▶ **Task to complete**: The data should be written out in full, exactly as it stands, and the pictures dropped.

▶ **Dataset extract**:
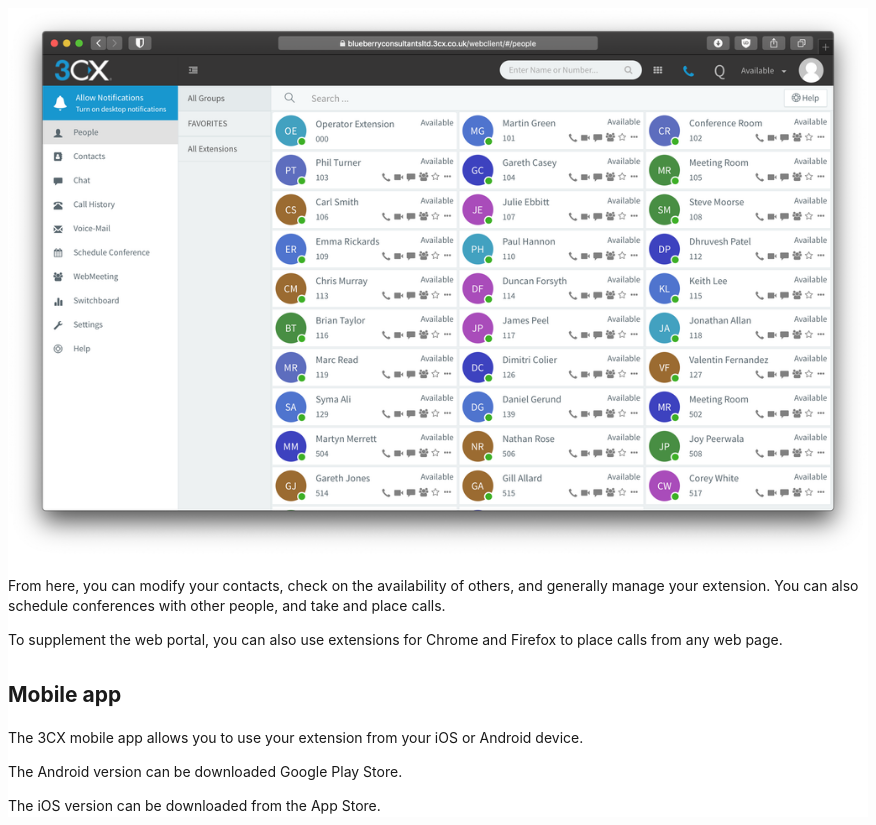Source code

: ![screenshot_2018-12-10_at_20.57.12.png](/screenshot_2018-12-10_at_20.57.12.png)

From here, you can modify your contacts, check on the availability of others, and generally manage your extension. You can also schedule conferences with other people, and take and place calls.

To supplement the web portal, you can also use extensions for Chrome and Firefox to place calls from any web page.

## Mobile app
The 3CX mobile app allows you to use your extension from your iOS or Android device.

The Android version can be downloaded Google Play Store.

The iOS version can be downloaded from the App Store.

▶ **Solution to the exercise**:
Source code

: ![screenshot_2018-12-10_at_20.57.12.png](/screenshot_2018-12-10_at_20.57.12.png)

From here, you can modify your contacts, check on the availability of others, and generally manage your extension. You can also schedule conferences with other people, and take and place calls.

To supplement the web portal, you can also use extensions for Chrome and Firefox to place calls from any web page.

## Mobile app
The 3CX mobile app allows you to use your extension from your iOS or Android device.

The Android version can be downloaded Google Play Store.

The iOS version can be downloaded from the App Store.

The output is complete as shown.